Saved entries
.....
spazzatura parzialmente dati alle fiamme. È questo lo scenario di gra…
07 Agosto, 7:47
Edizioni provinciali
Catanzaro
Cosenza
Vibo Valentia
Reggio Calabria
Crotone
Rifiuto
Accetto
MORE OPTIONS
.....
- TASK GOAL
Verbatim reproduction of the entries is required.

- FINISHED TASK
spazzatura parzialmente dati alle fiamme. È questo lo scenario di gra…
07 Agosto, 7:47
Edizioni provinciali
Catanzaro
Cosenza
Vibo Valentia
Reggio Calabria
Crotone
Rifiuto
Accetto
MORE OPTIONS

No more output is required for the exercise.